# Work to complete
Write out only the opening lines of the entries, through the line with "middle dip: (398, 273)".

(Limb landmark coordinates)
+++++

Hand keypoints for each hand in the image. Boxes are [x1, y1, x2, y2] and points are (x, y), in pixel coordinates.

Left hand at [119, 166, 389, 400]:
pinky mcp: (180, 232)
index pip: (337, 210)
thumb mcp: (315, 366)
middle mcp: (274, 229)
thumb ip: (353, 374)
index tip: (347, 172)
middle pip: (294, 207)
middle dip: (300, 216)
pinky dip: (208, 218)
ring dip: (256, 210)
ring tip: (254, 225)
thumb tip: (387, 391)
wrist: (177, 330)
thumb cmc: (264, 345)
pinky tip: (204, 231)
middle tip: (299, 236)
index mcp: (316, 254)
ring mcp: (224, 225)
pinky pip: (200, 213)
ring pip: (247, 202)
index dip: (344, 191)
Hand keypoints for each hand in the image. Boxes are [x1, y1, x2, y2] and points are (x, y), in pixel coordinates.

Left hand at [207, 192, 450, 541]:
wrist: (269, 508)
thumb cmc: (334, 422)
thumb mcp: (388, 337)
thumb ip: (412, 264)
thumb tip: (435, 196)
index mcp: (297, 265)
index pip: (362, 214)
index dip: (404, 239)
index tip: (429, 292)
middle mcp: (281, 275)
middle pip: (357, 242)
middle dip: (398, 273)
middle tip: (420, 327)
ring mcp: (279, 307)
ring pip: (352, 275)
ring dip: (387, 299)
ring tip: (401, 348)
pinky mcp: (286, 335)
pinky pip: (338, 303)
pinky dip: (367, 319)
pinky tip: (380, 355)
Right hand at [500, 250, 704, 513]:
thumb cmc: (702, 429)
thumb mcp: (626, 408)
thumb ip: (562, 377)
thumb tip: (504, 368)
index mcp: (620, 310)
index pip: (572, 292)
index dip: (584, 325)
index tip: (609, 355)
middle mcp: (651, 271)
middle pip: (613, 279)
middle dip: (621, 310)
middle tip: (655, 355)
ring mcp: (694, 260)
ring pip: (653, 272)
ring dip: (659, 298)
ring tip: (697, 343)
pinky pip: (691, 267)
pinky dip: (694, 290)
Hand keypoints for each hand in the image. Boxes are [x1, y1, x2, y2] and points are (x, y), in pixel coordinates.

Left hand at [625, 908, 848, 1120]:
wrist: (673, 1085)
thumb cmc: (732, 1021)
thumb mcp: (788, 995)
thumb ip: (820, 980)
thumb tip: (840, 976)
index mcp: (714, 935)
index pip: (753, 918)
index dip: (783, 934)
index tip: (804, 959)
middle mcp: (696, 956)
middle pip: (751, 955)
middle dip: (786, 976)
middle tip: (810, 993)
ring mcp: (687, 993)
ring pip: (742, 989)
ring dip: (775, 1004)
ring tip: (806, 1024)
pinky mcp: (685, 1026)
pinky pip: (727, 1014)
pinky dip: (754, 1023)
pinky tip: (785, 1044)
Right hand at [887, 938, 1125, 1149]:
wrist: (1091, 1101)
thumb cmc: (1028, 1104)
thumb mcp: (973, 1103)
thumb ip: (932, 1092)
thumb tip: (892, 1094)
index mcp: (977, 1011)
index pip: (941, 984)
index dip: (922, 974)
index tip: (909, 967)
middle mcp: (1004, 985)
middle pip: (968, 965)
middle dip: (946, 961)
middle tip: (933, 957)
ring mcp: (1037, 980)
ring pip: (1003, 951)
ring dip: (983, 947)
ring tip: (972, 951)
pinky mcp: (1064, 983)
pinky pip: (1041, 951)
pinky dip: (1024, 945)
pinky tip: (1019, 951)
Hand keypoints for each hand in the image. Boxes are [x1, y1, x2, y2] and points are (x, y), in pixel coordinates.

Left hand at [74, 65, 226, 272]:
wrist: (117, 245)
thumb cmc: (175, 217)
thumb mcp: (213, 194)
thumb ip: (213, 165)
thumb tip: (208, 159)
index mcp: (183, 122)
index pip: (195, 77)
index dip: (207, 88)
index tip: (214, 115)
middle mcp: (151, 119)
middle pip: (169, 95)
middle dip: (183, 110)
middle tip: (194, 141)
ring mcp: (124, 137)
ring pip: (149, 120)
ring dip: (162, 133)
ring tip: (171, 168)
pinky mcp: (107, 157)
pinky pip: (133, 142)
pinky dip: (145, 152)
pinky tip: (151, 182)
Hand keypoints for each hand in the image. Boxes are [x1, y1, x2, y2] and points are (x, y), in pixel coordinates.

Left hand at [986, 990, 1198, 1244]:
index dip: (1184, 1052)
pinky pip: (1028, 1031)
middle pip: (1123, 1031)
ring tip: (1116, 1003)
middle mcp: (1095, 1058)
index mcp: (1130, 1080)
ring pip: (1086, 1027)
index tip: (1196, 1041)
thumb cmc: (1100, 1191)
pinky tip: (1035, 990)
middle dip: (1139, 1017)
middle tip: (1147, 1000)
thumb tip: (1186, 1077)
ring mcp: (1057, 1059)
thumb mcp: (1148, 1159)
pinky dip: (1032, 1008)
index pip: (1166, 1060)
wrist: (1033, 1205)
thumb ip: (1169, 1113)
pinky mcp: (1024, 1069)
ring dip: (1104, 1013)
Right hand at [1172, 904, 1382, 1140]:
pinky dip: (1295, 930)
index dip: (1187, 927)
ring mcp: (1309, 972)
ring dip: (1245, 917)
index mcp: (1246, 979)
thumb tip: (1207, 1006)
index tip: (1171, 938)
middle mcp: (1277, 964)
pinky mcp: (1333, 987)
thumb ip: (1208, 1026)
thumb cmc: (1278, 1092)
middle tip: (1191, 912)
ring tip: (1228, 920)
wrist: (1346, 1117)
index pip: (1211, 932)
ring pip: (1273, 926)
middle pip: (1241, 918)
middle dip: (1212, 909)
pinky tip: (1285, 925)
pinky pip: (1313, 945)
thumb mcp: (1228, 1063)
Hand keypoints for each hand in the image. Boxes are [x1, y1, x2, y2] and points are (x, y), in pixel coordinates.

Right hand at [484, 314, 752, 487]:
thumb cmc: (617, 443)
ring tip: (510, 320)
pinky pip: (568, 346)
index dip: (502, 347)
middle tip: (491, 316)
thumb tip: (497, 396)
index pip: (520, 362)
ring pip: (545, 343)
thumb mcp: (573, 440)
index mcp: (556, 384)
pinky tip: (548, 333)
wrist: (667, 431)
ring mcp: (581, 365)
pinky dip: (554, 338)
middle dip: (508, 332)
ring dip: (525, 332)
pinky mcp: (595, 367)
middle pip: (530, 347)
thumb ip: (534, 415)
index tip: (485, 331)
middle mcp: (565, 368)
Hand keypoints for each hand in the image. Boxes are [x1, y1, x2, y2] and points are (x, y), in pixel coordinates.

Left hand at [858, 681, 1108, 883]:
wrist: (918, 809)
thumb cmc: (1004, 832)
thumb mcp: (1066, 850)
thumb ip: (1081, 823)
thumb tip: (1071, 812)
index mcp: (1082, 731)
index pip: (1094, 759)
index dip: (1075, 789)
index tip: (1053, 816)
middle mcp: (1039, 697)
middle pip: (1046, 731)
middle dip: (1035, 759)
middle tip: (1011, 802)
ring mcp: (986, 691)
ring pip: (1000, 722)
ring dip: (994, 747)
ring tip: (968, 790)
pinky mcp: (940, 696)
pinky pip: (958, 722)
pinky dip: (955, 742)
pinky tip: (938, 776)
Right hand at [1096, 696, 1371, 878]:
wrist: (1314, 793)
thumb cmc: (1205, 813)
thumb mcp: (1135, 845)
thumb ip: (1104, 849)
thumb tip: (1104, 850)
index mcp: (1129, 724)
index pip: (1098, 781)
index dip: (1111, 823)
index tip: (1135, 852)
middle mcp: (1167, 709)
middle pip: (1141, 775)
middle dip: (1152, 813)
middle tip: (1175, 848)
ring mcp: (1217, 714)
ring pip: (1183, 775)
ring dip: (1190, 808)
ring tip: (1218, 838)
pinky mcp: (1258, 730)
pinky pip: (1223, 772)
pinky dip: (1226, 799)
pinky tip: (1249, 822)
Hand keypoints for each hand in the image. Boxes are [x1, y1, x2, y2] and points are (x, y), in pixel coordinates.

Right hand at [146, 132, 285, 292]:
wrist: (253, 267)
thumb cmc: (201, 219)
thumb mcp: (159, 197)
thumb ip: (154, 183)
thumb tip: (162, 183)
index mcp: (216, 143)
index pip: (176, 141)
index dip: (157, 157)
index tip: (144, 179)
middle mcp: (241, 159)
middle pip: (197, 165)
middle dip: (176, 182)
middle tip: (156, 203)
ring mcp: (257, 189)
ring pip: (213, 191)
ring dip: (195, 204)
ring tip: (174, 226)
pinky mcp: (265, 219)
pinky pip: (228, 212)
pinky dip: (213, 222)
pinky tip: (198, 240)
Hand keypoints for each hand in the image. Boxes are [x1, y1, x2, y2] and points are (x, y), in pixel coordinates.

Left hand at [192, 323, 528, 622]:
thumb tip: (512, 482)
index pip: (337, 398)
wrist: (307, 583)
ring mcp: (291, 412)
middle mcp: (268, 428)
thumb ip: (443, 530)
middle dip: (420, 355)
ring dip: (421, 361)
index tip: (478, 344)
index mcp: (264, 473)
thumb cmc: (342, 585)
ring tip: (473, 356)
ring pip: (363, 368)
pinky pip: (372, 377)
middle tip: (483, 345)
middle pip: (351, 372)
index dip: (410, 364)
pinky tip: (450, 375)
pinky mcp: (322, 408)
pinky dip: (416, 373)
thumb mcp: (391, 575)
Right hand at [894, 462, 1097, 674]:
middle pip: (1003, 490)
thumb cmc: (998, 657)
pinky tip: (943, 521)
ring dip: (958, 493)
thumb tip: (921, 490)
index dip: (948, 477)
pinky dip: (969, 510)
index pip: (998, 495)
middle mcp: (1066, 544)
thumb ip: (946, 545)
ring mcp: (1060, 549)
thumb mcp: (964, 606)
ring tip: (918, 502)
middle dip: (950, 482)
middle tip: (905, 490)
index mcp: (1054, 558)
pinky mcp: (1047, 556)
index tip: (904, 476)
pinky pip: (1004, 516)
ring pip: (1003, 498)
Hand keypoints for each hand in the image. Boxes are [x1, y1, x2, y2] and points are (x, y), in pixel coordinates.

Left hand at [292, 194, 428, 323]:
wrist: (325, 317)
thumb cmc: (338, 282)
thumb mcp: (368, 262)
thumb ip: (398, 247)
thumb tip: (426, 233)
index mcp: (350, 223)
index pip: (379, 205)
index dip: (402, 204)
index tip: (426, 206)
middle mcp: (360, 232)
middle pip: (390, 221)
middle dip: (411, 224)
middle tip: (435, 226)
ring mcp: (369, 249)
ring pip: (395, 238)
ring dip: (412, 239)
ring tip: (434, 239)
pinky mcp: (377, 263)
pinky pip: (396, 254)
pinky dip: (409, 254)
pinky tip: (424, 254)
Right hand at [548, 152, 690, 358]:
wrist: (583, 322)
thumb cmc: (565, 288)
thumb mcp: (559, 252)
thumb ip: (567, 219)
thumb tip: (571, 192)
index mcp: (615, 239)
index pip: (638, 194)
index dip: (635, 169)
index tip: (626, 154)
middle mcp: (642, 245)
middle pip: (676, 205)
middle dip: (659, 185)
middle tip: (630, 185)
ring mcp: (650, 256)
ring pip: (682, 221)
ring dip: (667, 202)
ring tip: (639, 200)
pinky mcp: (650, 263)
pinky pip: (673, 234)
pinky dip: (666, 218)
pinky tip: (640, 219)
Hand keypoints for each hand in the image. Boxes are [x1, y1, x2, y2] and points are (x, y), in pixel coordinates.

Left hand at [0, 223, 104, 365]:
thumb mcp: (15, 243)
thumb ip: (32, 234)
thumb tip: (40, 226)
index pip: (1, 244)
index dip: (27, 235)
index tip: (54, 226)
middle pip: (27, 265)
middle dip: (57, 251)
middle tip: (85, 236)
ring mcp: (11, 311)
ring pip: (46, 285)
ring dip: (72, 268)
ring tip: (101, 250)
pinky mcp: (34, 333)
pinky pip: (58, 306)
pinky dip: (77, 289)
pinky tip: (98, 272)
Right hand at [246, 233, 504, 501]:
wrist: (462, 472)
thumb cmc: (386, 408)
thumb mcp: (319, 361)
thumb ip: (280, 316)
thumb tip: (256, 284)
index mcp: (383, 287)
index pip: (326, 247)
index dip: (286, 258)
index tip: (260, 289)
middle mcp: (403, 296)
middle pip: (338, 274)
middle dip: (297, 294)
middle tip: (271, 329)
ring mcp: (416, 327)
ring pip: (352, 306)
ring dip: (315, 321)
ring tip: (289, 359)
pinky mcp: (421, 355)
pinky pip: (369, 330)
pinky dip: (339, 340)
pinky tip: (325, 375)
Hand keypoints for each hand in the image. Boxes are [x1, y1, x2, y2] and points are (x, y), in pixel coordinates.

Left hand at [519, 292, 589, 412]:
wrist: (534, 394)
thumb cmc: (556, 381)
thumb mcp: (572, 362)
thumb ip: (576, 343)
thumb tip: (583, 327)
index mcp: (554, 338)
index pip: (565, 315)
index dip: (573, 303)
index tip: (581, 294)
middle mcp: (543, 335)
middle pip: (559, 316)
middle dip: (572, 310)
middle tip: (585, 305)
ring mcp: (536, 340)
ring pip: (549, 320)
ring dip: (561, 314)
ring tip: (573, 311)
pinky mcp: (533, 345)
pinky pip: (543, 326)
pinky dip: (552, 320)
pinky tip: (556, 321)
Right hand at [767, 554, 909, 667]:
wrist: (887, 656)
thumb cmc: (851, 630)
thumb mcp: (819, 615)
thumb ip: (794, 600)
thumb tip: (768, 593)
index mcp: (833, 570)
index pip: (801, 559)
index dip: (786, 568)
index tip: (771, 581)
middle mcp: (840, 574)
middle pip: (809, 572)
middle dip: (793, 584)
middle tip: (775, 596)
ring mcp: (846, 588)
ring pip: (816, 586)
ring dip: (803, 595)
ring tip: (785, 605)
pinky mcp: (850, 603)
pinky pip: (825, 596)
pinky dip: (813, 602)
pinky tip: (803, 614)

+++++

# Response area
Hand keypoints for each hand in the image. Boxes are [x1, y1, x2, y2] and points are (x, y), in pixel coordinates.

Left hand at [119, 166, 389, 400]:
pinky mcp: (180, 232)
index pip: (337, 210)
thumb mcp: (315, 366)
middle mcp: (274, 229)
thumb ip: (353, 374)
index tip: (347, 172)
middle pip: (294, 207)
middle dip: (300, 216)
pinky dip: (208, 218)
ring dip: (256, 210)
ring tip: (254, 225)
thumb tip: (387, 391)
wrist: (177, 330)
thumb cmc: (264, 345)
pinky tip: (204, 231)
middle tip: (299, 236)
index mcp: (316, 254)
ring mcp: (224, 225)
pinky pip: (200, 213)
ring pip: (247, 202)
index dip: (344, 191)
Hand keypoints for each hand in the image. Boxes are [x1, y1, x2, y2] and points are (x, y), in pixel coordinates.

Left hand at [207, 192, 450, 541]:
wrist: (269, 508)
thumb cmc: (334, 422)
thumb mcp: (388, 337)
thumb ip: (412, 264)
thumb tip: (435, 196)
index mcp: (297, 265)
index pip: (362, 214)
index dip: (404, 239)
index tip: (429, 292)
middle mcp: (281, 275)
middle pip: (357, 242)
middle dip: (398, 273)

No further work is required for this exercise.